Department of Surgery, The Second Affiliated Hospital of Guangzhou Medical University , Guangzhou , China.
Front Immunol. 2017 Jan 11;7:690. doi: 10.3389/fimmu.2016.00690. eCollection 2016.
The lack of a general clinic-relevant model for human cancer is a major impediment to the acceleration of novel therapeutic approaches for clinical use. We propose to establish and characterize primary human hepatocellular carcinoma (HCC) xenografts that can be used to evaluate the cytotoxicity of adoptive chimeric antigen receptor (CAR) T cells and accelerate the clinical translation of CAR T cells used in HCC.
Primary HCCs were used to establish the xenografts.

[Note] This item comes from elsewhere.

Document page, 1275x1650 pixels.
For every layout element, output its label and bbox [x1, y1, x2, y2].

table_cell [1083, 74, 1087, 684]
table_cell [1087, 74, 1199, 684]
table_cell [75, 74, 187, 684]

The morphology, immunological markers, and gene expression characteristics of xenografts were detected and compared to those of the corresponding primary tumors. CAR T cells were adoptively transplanted into patient-derived xenograft (PDX) models of HCC. The cytotoxicity of CAR T cells was evaluated.
PDX1, PDX2, and PDX3 were established using primary tumors from three individual HCC patients. All three PDXs maintained original tumor characteristics in their morphology, immunological markers, and gene expression. Tumors in PDX1 grew relatively slower than that in PDX2 and PDX3. Glypican 3 (GPC3)-CAR T cells efficiently suppressed tumor growth in PDX3 and impressively eradicated tumor cells from PDX1 and PDX2, in which GPC3 proteins were highly expressed.

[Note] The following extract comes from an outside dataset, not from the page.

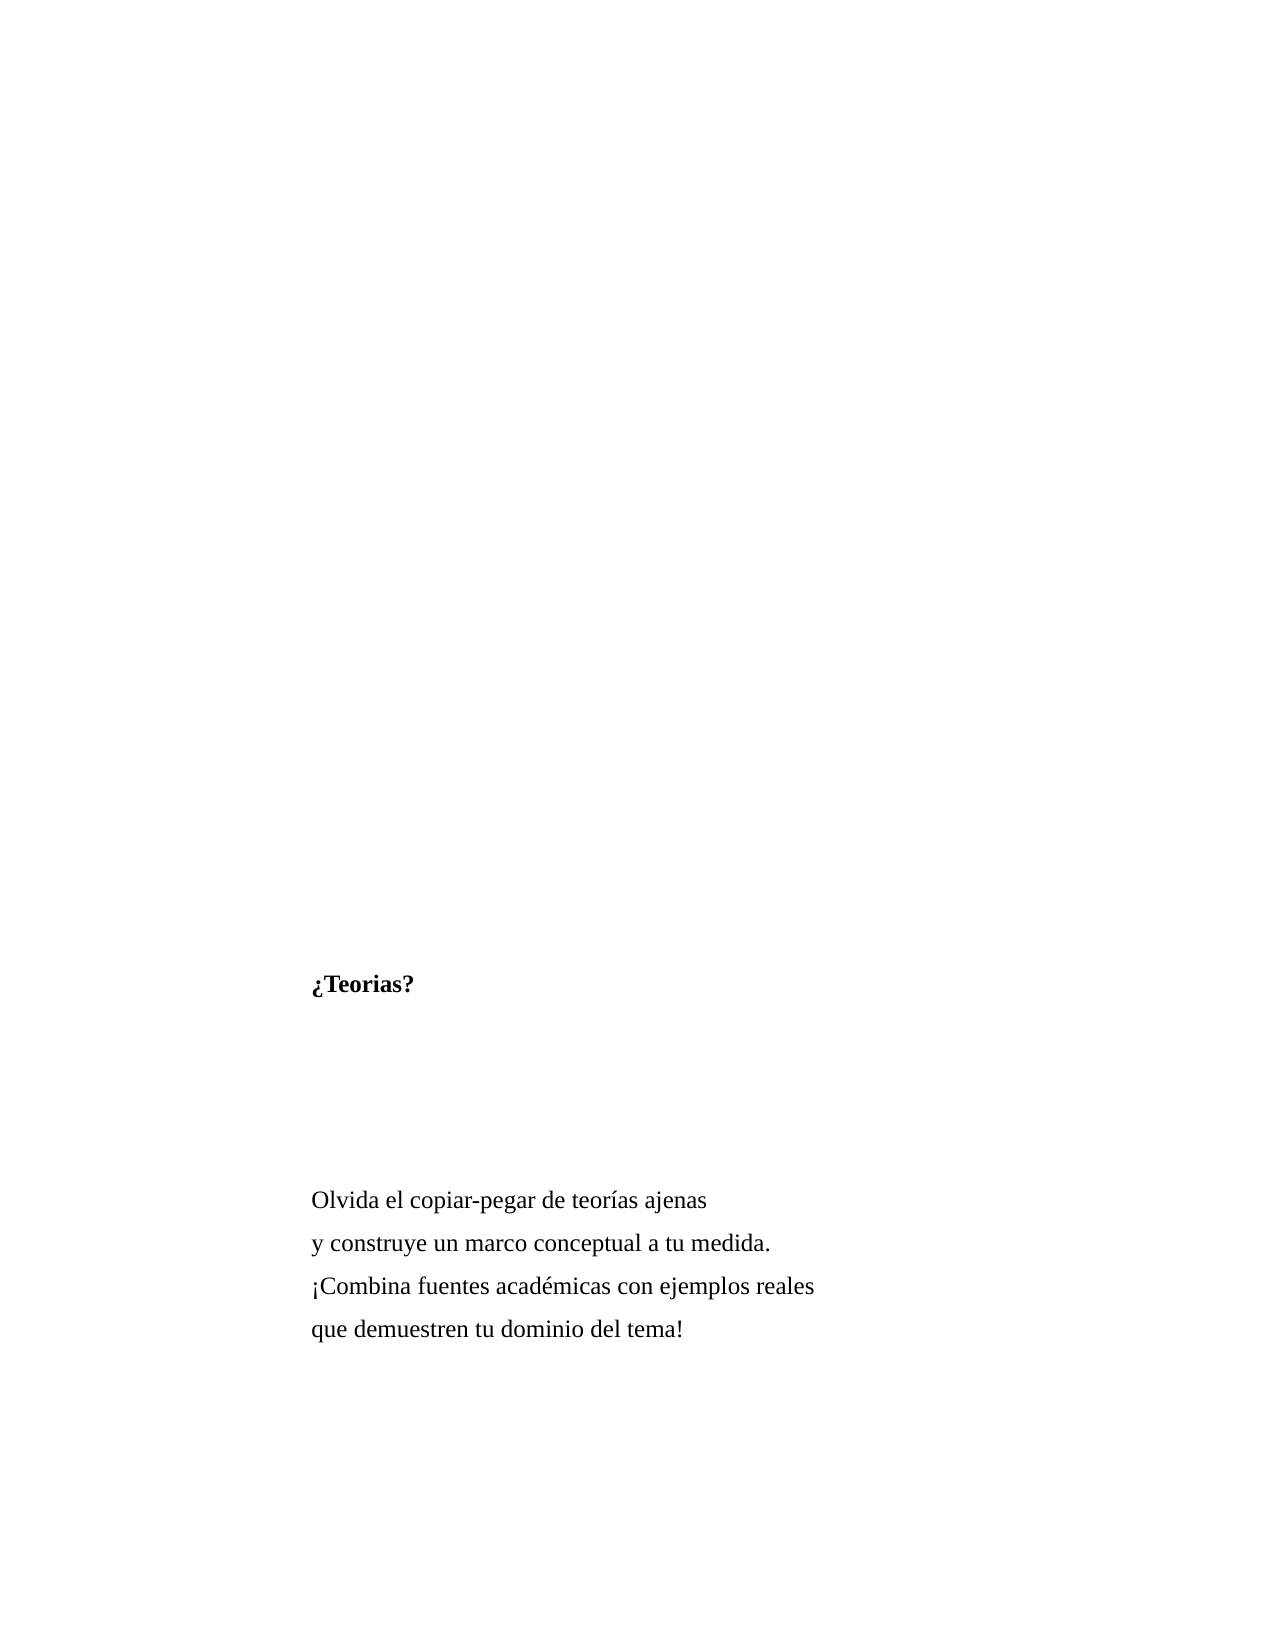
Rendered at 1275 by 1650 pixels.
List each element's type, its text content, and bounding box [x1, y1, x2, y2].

GPC3-CAR T cells were capable of effectively eliminating tumors in PDX model of HCC. Therefore, GPC3-CAR T cell therapy is a promising candidate for HCC treatment.
缺乏适用于人类癌症的通用临床相关模型是加速新型治疗方法临床应用的主要障碍。我们建议建立并表征原发性人类肝细胞癌(HCC)异种移植模型,该模型可用于评估过继性嵌合抗原受体(CAR)T细胞的细胞毒性,并加速用于HCC的CAR T细胞的临床转化。
使用原发性HCC建立异种移植模型。检测异种移植模型的形态、免疫标志物和基因表达特征,并与相应原发性肿瘤的特征进行比较。将CAR T细胞过继移植到HCC患者来源的异种移植(PDX)模型中。评估CAR T细胞的细胞毒性。
使用来自三名个体HCC患者的原发性肿瘤建立了PDX1、PDX2和PDX3。所有三个PDX在形态、免疫标志物和基因表达方面均保持了原始肿瘤特征。PDX1中的肿瘤生长相对比PDX2和PDX3中的肿瘤生长慢。Glypican 3(GPC3)-CAR T细胞有效地抑制了PDX3中的肿瘤生长,并显著消除了PDX1和PDX2中的肿瘤细胞,其中GPC3蛋白高度表达。
GPC3-CAR T细胞能够有效消除HCC的PDX模型中的肿瘤。因此,GPC3-CAR T细胞疗法是HCC治疗的一个有前景的候选方法。